[Stored data entries]

——————————

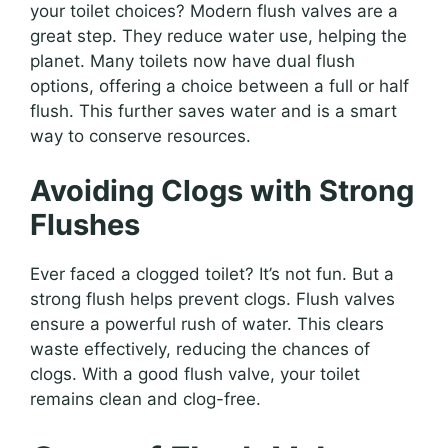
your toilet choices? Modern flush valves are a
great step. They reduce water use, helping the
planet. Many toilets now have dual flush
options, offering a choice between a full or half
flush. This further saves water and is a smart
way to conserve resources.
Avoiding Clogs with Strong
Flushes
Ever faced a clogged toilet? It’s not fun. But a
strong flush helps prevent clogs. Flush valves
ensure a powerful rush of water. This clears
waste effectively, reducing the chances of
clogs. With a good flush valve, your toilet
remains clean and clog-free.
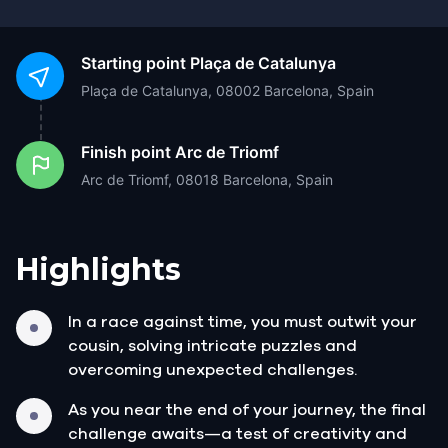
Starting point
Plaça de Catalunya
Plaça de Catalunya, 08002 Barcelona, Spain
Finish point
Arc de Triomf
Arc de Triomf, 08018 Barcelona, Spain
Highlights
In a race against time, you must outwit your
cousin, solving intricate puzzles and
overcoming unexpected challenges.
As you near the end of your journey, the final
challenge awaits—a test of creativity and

——————————

JOB ITEM
Please copy all of the lines above word for word, leaving the pictures out of your answer.

RESPONSE BOX
your toilet choices? Modern flush valves are a
great step. They reduce water use, helping the
planet. Many toilets now have dual flush
options, offering a choice between a full or half
flush. This further saves water and is a smart
way to conserve resources.
Avoiding Clogs with Strong
Flushes
Ever faced a clogged toilet? It’s not fun. But a
strong flush helps prevent clogs. Flush valves
ensure a powerful rush of water. This clears
waste effectively, reducing the chances of
clogs. With a good flush valve, your toilet
remains clean and clog-free.
Starting point
Plaça de Catalunya
Plaça de Catalunya, 08002 Barcelona, Spain
Finish point
Arc de Triomf
Arc de Triomf, 08018 Barcelona, Spain
Highlights
In a race against time, you must outwit your
cousin, solving intricate puzzles and
overcoming unexpected challenges.
As you near the end of your journey, the final
challenge awaits—a test of creativity and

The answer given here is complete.